Ocorre que ele não está gordo, mas forte. Alto e forte.

Espremi a memória e não consegui me lembrar dele, nem o imaginando bem magro.

A circunstância do inusitado encontro na fila da padaria exigia uma rápida resposta minha, nem que fosse para lhe dizer: Não me lembro de você. Com os elementos que percebi (ele tinha no máximo 35 anos, portanto vinte menos que eu, estava muito bem vestido de camisa, sapato de primeira linha, perfumado…) afirmei, meio perguntando, você trabalha na área digital, não é… E ele disse sim. Vim saber que ele é dono de uma agência de marketing no ambiente virtual (o mundo real, do jornal de papel, por exemplo, praticamente não existe neste mais) e atende, principalmente, os clientes do Parque Industrial. 

Ele teve o mesmo instante que eu para me analisar e se pronunciar. Então ele se saiu com essa: Já parou, tá aposentado…

Ele não usou senhor, tampouco você. Foi um tratamento indefinido. Eu pensei: Minha roupa, cabelo branco (sou careca há 30 anos), meu bigode, minha polo falsa… o conjunto disso tudo me dá o ar de estragado, ultrapassado, descartado… 

É o que denotei, naquele instante, da palavra aposentado saindo da boca daquele jovem que encarnava o estereótipo do bem-sucedido.

Eu, um tanto constrangido, respondi: Nãããooo. Estou trabalhando ainda, fazendo assessoria. 

Ele me chamou por meu nome novamente e percebendo que eu não me lembrava do seu nome, gentil, pediu meu WhatsApp com o argumento de que às vezes algum cliente pede uma assessoria (deu a entender que se trata de coisa ultrapassada) e ele nunca sabe quem indicar.
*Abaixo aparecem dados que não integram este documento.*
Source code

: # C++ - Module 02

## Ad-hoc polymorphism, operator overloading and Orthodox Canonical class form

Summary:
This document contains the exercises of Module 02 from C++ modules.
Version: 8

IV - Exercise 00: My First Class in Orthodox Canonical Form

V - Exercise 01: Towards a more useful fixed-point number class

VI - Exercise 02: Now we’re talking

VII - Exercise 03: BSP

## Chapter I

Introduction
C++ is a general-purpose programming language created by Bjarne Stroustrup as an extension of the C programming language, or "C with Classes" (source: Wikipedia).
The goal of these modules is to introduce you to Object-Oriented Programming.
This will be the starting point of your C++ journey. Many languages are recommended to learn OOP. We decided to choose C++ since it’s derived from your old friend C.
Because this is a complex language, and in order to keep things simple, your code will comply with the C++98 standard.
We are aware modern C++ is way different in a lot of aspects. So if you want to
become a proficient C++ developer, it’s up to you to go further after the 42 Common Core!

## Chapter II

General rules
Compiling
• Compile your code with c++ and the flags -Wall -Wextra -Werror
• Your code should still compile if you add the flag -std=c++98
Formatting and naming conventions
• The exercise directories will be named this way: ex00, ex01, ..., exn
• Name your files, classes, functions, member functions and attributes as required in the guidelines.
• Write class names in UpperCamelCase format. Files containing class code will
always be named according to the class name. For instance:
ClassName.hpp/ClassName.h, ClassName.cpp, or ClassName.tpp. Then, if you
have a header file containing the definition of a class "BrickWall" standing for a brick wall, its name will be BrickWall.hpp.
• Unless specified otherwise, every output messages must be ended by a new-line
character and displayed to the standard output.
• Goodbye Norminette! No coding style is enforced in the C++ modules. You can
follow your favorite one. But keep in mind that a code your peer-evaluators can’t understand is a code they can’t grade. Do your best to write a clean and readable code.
Descemos a escada rolante, chegamos no estacionamento e eu entrei no meu carro. O amigo do meu amigo me olhou, eu já estava sentado no banco do motorista do meu March, e me mediu de alto abaixo, ou do pneu do carro até minha careca.

Fiquei dentro do carro um bom instante pensando naquele encontro… Não vi eles saindo, mas imaginei que estavam num carro de luxo, é o que combina com o sucesso exalado por ele.

Então a sua mensagem chegou no meu WhatsApp. No perfil dele tem o número e várias outras informações como o site da sua empresa com um nome em inglês, evidentemente. 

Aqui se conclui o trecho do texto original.